Commission vindicates Denmark over parallel import restrictions
The European Commission has arrived at what the Danish Association of the Pharmaceutical Industry (Lif) calls a 'balanced decision' over the case of renaming or relabelling parallel-imported medicines in Denmark.
The European Commission has arrived at what the Danish Association of the Pharmaceutical Industry (Lif) calls a 'balanced decision' over the case of renaming or relabelling parallel-imported medicines in Denmark.
The question arose last July when the parallel import industry put pressure on the European Commission to challenge Danish practices regarding the naming of parallel-imported medicines and alleged restriction of market access.
In response the Danish health ministry decided that a parallel-imported medicine should adopt the trademark name used in Denmark if it was known by another name in the country where the parallel importers had bought the product.
According to a Lif statement, this would be 'an infringement of the trademark right, and that such a rule could not be explained by taking into account the patient safety'.

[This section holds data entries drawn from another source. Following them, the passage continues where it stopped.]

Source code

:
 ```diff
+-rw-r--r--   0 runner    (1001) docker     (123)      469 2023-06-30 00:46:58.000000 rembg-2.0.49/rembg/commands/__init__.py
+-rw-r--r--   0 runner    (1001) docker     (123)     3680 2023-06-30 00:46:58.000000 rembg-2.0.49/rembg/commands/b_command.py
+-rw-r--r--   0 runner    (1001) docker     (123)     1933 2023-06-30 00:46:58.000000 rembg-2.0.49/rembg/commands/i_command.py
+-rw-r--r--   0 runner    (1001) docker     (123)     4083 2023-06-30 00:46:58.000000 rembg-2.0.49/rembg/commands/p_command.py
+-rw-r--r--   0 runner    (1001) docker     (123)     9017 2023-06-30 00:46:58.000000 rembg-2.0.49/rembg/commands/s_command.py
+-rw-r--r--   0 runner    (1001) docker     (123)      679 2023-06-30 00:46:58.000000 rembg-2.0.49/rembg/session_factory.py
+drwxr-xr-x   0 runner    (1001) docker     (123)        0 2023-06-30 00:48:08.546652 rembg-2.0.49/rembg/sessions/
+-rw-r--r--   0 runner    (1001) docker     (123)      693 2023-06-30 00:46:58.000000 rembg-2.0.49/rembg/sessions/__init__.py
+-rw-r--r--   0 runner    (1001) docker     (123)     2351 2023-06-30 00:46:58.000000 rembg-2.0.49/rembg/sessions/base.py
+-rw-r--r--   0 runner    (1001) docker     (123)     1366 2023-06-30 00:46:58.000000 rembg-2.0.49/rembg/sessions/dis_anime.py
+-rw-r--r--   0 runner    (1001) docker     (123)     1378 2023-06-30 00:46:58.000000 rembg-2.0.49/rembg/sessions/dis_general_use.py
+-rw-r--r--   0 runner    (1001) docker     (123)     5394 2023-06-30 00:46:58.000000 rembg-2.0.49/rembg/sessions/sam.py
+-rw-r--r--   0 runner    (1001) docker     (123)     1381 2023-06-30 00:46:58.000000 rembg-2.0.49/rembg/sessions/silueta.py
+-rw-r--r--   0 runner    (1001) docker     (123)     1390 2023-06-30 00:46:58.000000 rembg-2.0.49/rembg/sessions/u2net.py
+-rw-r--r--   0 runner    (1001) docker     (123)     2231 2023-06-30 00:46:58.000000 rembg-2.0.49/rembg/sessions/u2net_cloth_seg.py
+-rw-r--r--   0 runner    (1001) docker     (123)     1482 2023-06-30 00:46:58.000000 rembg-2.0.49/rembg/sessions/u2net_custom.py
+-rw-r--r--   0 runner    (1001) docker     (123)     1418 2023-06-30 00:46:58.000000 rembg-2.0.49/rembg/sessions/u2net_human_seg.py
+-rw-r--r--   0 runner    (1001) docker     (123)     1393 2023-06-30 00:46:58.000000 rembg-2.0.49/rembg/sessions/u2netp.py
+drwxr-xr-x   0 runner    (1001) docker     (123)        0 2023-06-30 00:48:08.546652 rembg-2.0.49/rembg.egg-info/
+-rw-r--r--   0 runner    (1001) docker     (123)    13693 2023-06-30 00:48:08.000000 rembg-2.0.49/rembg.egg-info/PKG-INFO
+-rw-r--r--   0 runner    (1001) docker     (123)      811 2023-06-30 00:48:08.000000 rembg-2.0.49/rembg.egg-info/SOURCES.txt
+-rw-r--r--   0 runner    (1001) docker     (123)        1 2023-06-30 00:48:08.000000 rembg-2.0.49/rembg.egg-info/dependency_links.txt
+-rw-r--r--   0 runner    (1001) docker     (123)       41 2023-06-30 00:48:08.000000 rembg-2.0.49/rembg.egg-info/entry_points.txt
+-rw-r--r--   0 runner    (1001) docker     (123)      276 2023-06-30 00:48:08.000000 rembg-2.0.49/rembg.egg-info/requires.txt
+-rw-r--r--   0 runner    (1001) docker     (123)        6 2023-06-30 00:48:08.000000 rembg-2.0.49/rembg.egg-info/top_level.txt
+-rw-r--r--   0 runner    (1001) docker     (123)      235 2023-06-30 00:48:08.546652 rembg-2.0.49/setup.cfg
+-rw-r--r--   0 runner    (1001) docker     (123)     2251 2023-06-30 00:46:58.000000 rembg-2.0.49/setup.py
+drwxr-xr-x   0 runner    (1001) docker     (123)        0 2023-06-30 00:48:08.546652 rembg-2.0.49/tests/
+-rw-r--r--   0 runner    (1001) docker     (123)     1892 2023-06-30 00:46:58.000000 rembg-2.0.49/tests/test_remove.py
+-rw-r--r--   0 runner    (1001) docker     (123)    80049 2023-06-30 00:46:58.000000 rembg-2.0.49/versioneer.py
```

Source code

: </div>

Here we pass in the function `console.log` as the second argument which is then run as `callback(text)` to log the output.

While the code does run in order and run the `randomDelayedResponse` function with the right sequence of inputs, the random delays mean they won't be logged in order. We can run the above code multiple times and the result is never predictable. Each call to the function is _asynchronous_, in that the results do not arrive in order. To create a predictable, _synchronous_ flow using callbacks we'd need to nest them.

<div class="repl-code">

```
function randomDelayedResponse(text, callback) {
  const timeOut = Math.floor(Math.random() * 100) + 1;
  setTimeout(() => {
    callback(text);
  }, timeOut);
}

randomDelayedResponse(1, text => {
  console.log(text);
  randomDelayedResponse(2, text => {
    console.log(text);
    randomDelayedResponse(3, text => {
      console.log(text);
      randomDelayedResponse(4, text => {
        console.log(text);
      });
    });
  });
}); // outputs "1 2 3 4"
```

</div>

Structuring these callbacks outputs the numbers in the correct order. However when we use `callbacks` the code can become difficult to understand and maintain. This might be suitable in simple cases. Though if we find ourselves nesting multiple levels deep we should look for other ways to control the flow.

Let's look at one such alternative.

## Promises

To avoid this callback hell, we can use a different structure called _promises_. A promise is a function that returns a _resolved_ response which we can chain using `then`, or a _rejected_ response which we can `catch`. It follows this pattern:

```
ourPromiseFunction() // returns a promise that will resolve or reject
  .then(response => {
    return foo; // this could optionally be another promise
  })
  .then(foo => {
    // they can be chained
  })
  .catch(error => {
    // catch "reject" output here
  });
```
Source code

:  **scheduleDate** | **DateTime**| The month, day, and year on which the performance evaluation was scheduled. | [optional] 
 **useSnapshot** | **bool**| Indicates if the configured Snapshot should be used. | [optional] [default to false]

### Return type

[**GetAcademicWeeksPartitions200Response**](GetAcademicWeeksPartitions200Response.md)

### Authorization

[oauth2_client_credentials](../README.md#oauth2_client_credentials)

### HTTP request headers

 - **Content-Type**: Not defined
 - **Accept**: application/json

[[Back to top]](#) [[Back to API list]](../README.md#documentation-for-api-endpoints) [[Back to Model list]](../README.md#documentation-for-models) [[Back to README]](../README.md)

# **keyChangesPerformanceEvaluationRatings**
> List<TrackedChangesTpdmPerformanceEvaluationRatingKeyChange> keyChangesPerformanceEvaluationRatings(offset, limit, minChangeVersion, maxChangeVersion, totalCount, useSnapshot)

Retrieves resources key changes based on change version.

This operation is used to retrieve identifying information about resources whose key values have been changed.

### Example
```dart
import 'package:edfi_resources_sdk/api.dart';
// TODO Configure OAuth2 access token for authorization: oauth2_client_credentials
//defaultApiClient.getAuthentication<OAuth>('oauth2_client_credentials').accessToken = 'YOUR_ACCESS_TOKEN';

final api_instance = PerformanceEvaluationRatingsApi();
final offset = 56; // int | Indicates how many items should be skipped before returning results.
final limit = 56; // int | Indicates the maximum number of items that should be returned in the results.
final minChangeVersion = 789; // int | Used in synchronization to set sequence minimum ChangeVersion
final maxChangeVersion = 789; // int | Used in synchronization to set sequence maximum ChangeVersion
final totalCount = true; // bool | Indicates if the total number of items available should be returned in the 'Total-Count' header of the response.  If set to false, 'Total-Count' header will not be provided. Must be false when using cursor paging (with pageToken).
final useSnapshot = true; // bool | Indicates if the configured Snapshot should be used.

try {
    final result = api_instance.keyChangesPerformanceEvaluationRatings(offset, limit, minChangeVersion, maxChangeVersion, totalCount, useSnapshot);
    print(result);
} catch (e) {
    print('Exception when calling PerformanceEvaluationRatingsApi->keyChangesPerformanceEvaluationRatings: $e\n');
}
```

After further discussions between the Danish government and the Commission, an agreement was reached, which Lif says 'implies that parallel imported pharmaceuticals alone must be renamed and marketed in consideration of the trademark right'.
Jan Hylleberg, deputy director at Lif said: 'The parallel importers were unable to argue objectively and professionally for their demands on the right to change the name on the parallel-imported pharmaceuticals. Therefore we are pleased that the Commission did not bow to the parallel importers' heavy political pressure.
'In recent years we have presented figures that show that the parallel importers have free access to the market, regardless of the name of the parallel imported product. In other words, it is the dispensing and reimbursement rules that secure the parallel importers' access to the market not depend on the name of the parallel-imported product.
'Therefore it is not necessary for the parallel importers to rename/relabel a pharmaceutical product in Denmark in order to sell it. It is the price that is crucial for the volume of the sales - nothing else,' Hylleberg stated, pointing out that since the change of the reimbursement rules in April 2005 parallel-imported products have obtained an increased market share.